The Daily Telegraph - Features
Armageddon has seldom seemed so thrilling
Civil War
Cert TBC, 109 min ★★★★★
Dir Alex Garland
Starring Kirsten Dunst, Cailee Spaeny, Wagner Moura, Stephen McKinley Henderson, Nick Offerman, Jesse Plemons It wouldn’t be fair to describe Alex Garland’s new film as Apocalypse Now for centrists – even though for some of us that sounds like the movie of the year. But it certainly is a topical Heart of Darkness journey in which the darkness’s origins and aims are beside the point.
Though it might be about societal disintegration in a near-future US, Civil War is neither an anti-Trump exemplum nor an anti-woke one. Garland, the writer and director of Ex Machina, Annihilation and Men, is defiantly uninterested in taking a side.
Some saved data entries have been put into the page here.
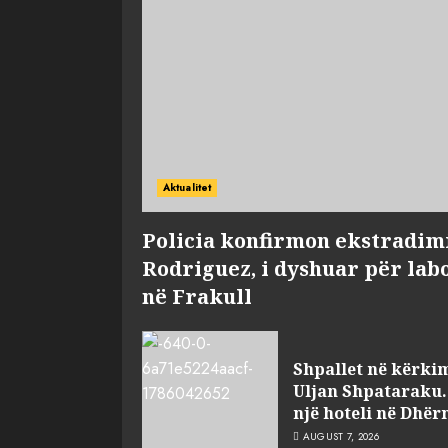
Aktualitet
Policia konfirmon ekstradim
Rodriguez, i dyshuar për lab
në Frakull
Shpallet në kërkim 
Uljan Shpataraku.
një hoteli në Dhër
AUGUST 7, 2026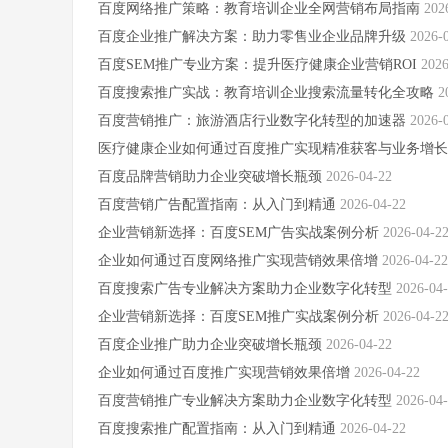
百度网络推广策略：教育培训企业全网营销布局指南
202
百度企业推广解决方案：助力零售业企业品牌升级
2026-
百度SEM推广专业方案：提升医疗健康企业营销ROI
2026
百度搜索推广实战：教育培训企业搜索流量转化全攻略
2
百度营销推广：旅游酒店行业数字化转型的加速器
2026-
医疗健康企业如何通过百度推广实现精准获客与业务增
百度品牌营销助力企业突破增长瓶颈
2026-04-22
百度营销广告配置指南：从入门到精通
2026-04-22
企业营销新选择：百度SEM广告实战案例分析
2026-04-2
企业如何通过百度网络推广实现营销效果倍增
2026-04-22
百度搜索广告专业解决方案助力企业数字化转型
2026-04
企业营销新选择：百度SEM推广实战案例分析
2026-04-2
百度企业推广助力企业突破增长瓶颈
2026-04-22
企业如何通过百度推广实现营销效果倍增
2026-04-22
百度营销推广专业解决方案助力企业数字化转型
2026-04
百度搜索推广配置指南：从入门到精通
2026-04-22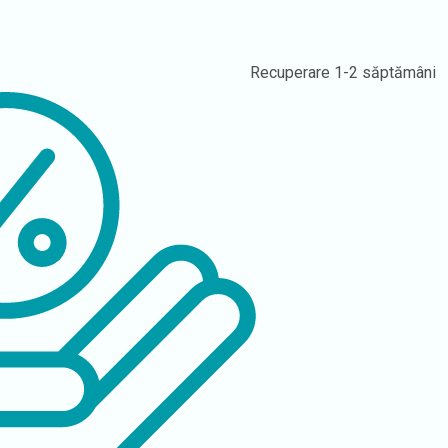
Recuperare
1-2 săptămâni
Rather, his film is about the business of side-taking itself, and where our growing mania for doing so leads.
It opens in chaos: beyond the concrete perimeter of the president’s White House bunker, the breakaway forces of California and Texas march on Washington, while Florida toys with a secession of its own. Whatever prompted these defections is left unexplained, which is a smart move: if given a rationale, we’d only end up siding with or against it. Instead, Garland wants us to ponder what his film blasts at us with tension and style: a vision of a self-inflicted, and ultimately also self-willed, national collapse.
Fortunately, he gives us an expert to take our cue from. Grippingly played with battlescarred detachment by Kirsten Dunst, she is Lee Smith, a seasoned photojournalist. She’s clearly modelled on her namesake, Lee Miller – and in case we miss the reference, it’s pointed out by aspiring snapper Jessie, played by an exceptional Cailee Spaeny.
Soon, the two are driving from
New York to Washington (while avoiding the fighting) to interview the president in his Colonel Kurtz-like outpost. Also on board are Lee’s colleague Joel (Wagner Moura) and Stephen McKinley Henderson’s reporter Sammy.
Civil War moves in ways you’d forgotten films of this scale could – with compassion for its lead characters and a dark, prowling intellect, and yet a simultaneous total commitment to thrilling the audience. Each leg of the journey toggles between pin-drop suspense and rivetingly frantic firefights, often staged with a mesmerisingly surreal edge. An encounter with two loyalist troopers distils the film’s point of view on points of view into a single nerve-splintering standoff: one man’s righteousness can be another’s psychopathy, and sometimes the only difference between them is your angle.